Several states plan to increase their minimum wage rates in 2026. As I ponder the effects of minimum wage increases and the proliferation of workplace machines and AI-enabled robots, it reminds me of what the great economist Thomas Sowell said about minimum wages: “the minimum is always zero.” Sowell’s reminder is that jobs are not always available and at all times for everyone. Considering AI-enabled machines like Robotaxi, robotic coffee baristas, automated packaging machines, and other industrial robots, Sowells’ reminder puts things in clear perspective—the fundamental economic law of supply and demand — directly influences minimum wage increases.
The same economic law applies to robotic workplace machines that are doing the work humans used to do. Let us be honest, robotic machines are in demand, and employers are integrating them at a rapid pace. Unless you have been living under a rock, employers are steadily increasing their use of robots and machines across all sectors of the economy. Given that these machines could replace human workers, it raises the question: how do human minimum wages rise? Put another way, if a robot can stock grocery shelves and use tools to make things as efficiently as a human, how can human wages increase? Based on economic law, they should not move at all. Employers know they cannot have their cake and eat it too, given that both increases would require their company to absorb increased wage rates and the expenses of robotic workplace machines.
We already know that for every increase in minimum wages, notwithstanding the use of robotic machines, it negatively impacts the employment of unskilled, uneducated, and inexperienced workers. Right? Yes. Since that premise is correct, why are states raising their minimum wages?
Let us start with why minimum wages rise, anyway. The idea that wages rise based on productivity is a fundamental economic principle. Productivity is the efficient use of beneficient human action and energy in the creation of products or services that are of value to the consumer. The more productive the producer is, the more value is created, and therefore, the higher the wages rise. But what about inflation? The cause of inflation does not justify the need to raise the minimum wage. Wages, like everything else during inflationary times or otherwise, rise, but the rise in minimum wages is the result and not the consequence of inflation. When minimum wages rise, what happens to machines and robotic investment? Do machines get paid wages?
Can employers pay robots wages? Robots are productive tools in all industries, making products and offering services for many companies; they are earning wages, but not in the same way as humans would. Just as humans learn through skills-based training, machines and robots also acquire relevant skills via machine learning—deep learning—and other supervised learning. Human knowledge increases and adapts as we learn, unlearn, and relearn, but does this unique human ability cost the employer more than robotic upgrades and information uploads? Granted, there are skills that robotic machines cannot replicate, but if we are fair, humans en masse no longer find it fashionable to pursue certain jobs.

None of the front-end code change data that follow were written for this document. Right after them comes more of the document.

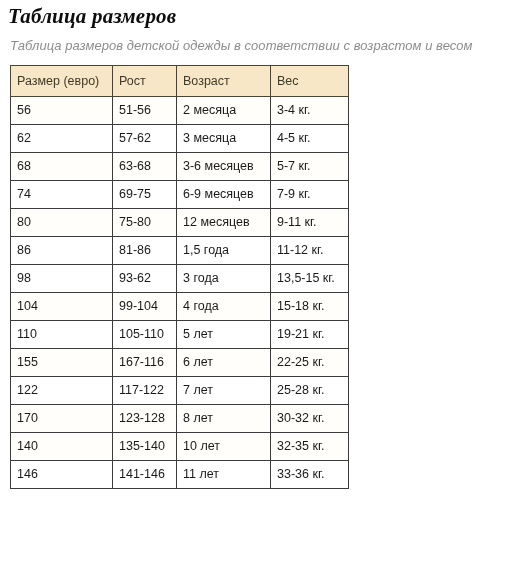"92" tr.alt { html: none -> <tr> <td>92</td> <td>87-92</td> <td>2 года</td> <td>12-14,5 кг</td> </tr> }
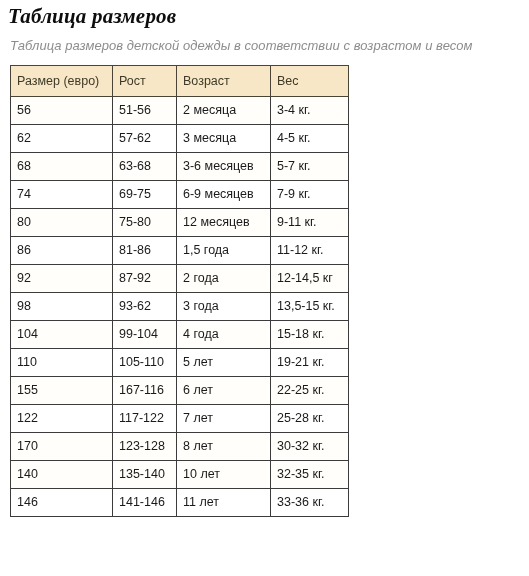"155" td { text: 155 -> 116 }
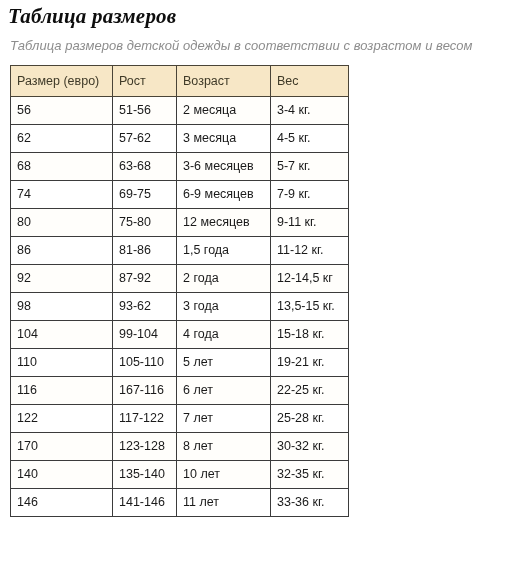"167-116" td { text: 167-116 -> 111-190 }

A Forbes article recently projected that AI-enabled robots will eliminate human jobs soon. This article presents a misguided claim that robotics and AI are taking jobs from newly minted college graduates. I have a sneaking suspicion the culprit is the minimum wage increases. On net balance, if we continue to assert that humans are preferred over robotic machines, but robots are doing human jobs, then how can the minimum wage rates increase? If humans are indeed more productive than the average robot, then wages would automatically rise without a state decree; minimums would rise via the ‘productive principle’, which states that wages increase in proportion to the value created by the worker.

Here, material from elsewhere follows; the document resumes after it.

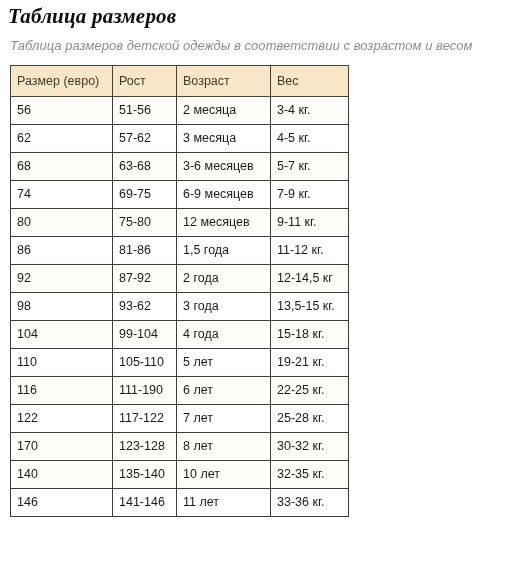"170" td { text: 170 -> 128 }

However, when minimum wages increase, it undoubtedly disemploys the younger generation who are new to the workforce, as well as those with less experience, limited education, and fewer skills. To put it bluntly, young applicants seeking their first job will face employers who, because of the minimum wage increase, can afford to pay higher rates for their preferred candidates. As a result, employers will choose someone who is not only highly experienced but also, in many cases, overqualified. Why? Employers, left to their own incentives, will choose not only who they favor personally, but in future cases, a machine, if its wages are lower and the employer’s preferences are subsidized. In other words, when states increase minimum wages, it is a tax on what they do not like and a subsidy for their preferences.
Still, they raise the minimum wages, following the increase in workplace machines and robotics, which poses a significant question about how minimum wages can increase despite the widespread adoption of machine learning. We have been misled into assuming that AI-enabled machines and robots are taking jobs, as some suggest. Again, my sneaking suspicion tells me that it is the rise in minimum wages that is the main causes of human unemployment.